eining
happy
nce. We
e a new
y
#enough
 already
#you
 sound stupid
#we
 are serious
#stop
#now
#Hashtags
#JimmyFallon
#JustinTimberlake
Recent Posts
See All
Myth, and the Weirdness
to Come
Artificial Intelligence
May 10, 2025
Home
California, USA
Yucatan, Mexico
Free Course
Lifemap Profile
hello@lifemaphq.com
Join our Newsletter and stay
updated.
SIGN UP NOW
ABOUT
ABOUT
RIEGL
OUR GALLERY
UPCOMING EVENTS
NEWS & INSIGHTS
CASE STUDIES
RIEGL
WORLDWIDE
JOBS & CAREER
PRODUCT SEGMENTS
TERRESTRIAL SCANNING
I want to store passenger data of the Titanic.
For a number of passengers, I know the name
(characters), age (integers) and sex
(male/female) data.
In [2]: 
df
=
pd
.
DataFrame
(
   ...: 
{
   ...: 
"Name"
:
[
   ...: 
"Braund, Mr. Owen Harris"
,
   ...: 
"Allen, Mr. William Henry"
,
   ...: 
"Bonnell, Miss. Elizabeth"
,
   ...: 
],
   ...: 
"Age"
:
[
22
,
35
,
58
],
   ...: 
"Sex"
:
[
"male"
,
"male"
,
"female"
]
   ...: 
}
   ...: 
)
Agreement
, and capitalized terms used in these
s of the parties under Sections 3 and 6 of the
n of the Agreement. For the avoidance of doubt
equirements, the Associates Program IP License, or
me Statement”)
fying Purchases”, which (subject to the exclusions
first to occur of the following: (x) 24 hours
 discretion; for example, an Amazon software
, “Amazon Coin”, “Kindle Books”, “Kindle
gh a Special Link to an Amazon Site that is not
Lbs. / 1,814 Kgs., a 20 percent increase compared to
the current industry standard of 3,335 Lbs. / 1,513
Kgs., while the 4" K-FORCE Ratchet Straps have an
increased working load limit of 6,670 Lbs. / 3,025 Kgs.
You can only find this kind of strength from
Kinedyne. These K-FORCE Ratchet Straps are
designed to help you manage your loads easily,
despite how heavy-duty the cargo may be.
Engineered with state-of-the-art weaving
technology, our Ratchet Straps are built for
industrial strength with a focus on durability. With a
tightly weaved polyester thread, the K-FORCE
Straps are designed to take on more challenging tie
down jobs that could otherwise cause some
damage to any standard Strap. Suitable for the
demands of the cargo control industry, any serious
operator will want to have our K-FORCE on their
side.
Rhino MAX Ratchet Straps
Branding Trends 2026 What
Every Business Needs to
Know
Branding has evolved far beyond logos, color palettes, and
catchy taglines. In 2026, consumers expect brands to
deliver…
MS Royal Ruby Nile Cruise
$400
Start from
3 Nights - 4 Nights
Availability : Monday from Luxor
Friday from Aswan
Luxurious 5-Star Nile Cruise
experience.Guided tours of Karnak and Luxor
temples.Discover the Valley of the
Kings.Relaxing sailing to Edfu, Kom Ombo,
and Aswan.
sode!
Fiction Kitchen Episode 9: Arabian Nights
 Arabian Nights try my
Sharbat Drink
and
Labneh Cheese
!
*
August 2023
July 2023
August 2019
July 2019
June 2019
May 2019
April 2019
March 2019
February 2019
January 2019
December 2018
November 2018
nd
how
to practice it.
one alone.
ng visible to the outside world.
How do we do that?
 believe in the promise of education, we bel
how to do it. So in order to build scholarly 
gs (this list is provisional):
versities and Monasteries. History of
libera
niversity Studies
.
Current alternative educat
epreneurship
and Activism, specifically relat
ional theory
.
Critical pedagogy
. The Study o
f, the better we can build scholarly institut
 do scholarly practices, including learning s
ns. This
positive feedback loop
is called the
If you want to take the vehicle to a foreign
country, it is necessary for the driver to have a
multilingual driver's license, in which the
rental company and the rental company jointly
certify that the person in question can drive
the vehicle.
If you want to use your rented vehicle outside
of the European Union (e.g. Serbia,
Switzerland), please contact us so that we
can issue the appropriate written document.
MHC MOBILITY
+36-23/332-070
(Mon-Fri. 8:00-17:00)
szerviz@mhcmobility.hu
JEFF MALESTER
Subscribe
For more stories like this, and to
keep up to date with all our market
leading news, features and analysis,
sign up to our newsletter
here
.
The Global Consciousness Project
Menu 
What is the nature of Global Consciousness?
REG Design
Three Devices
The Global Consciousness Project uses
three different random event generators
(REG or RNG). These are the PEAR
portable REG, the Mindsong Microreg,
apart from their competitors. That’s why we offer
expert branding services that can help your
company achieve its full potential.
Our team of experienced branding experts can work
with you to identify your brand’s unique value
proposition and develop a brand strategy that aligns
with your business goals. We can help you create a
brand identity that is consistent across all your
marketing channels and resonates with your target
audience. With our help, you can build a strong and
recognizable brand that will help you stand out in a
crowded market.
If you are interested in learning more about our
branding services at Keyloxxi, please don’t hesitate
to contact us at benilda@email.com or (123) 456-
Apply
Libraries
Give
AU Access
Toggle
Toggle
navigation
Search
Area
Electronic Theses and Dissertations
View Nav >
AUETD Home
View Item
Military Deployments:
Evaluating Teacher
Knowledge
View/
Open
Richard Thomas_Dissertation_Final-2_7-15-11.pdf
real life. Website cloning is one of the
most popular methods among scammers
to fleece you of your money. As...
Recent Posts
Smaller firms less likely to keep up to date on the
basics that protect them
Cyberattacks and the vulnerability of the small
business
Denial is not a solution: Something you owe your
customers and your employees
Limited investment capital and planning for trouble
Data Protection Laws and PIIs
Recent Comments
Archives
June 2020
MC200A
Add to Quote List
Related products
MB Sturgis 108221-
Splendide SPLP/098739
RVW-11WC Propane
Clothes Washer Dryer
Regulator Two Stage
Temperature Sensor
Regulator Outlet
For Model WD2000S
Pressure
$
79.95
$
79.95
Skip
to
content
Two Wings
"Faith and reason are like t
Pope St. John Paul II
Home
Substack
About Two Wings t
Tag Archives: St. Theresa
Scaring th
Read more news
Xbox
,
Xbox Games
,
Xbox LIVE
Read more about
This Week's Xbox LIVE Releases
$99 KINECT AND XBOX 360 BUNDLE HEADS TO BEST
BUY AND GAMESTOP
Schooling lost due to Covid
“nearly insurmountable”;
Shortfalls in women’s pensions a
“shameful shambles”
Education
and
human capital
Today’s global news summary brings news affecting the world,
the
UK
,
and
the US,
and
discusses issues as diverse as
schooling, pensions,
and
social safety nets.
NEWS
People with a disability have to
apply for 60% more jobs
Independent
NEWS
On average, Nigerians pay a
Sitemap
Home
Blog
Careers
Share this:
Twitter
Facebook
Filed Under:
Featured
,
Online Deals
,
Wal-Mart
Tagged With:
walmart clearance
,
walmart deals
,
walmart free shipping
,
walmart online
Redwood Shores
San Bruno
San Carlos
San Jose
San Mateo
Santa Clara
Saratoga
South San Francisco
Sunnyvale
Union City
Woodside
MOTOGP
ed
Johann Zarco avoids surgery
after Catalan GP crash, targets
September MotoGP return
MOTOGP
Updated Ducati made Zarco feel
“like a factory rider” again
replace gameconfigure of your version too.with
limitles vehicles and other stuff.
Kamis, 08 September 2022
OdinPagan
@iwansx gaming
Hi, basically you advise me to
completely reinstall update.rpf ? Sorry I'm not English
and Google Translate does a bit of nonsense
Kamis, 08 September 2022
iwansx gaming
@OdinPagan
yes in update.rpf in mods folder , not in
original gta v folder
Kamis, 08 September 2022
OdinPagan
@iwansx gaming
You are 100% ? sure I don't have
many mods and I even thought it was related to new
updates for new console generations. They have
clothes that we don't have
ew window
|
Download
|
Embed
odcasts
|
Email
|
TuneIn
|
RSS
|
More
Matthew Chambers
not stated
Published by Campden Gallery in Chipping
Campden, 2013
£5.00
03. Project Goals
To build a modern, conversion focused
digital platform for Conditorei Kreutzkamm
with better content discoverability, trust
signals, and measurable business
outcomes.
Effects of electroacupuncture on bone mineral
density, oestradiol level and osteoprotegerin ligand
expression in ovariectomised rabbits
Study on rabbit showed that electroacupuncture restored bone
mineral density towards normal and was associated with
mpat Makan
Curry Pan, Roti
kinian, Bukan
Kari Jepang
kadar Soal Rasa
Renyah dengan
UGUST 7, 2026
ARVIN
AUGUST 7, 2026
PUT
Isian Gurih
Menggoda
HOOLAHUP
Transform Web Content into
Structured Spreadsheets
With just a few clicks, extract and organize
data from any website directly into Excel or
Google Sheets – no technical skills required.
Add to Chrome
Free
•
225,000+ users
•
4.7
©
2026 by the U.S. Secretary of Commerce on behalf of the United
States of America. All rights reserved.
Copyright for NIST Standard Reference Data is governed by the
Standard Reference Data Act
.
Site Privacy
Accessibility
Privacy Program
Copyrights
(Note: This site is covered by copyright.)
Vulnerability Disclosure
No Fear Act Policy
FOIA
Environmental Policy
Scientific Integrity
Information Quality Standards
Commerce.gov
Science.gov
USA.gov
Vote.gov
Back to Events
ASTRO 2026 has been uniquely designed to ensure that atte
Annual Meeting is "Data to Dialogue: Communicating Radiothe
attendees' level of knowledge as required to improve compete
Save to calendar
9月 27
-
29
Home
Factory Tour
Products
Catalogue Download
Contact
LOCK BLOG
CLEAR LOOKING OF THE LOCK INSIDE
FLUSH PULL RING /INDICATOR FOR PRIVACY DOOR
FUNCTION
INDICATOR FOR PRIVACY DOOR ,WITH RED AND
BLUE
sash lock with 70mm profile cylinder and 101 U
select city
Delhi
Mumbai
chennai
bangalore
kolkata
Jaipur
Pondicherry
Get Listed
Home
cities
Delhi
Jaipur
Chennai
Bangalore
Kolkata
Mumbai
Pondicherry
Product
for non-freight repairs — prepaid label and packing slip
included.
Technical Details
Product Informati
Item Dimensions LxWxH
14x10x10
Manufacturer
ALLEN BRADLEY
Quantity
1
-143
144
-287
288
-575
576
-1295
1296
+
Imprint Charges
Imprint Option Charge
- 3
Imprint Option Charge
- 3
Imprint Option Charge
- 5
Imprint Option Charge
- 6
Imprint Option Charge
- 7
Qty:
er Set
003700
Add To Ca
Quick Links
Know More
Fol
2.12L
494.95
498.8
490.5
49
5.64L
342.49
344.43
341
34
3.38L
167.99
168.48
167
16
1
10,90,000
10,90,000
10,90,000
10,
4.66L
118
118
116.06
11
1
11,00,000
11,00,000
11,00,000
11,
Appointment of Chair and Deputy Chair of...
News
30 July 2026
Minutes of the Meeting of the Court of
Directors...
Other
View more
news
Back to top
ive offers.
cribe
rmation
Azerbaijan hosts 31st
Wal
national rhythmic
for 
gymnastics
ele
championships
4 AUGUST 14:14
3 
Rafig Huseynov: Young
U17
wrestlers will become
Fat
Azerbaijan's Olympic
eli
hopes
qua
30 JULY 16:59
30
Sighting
☆ ☆ ☆
• Work instruction
Whichever lines of the data include the word "want", pull them out.

• Output for this task
I want to store passenger data of the Titanic.
operator will want to have our K-FORCE on their
If you want to take the vehicle to a foreign
If you want to use your rented vehicle outside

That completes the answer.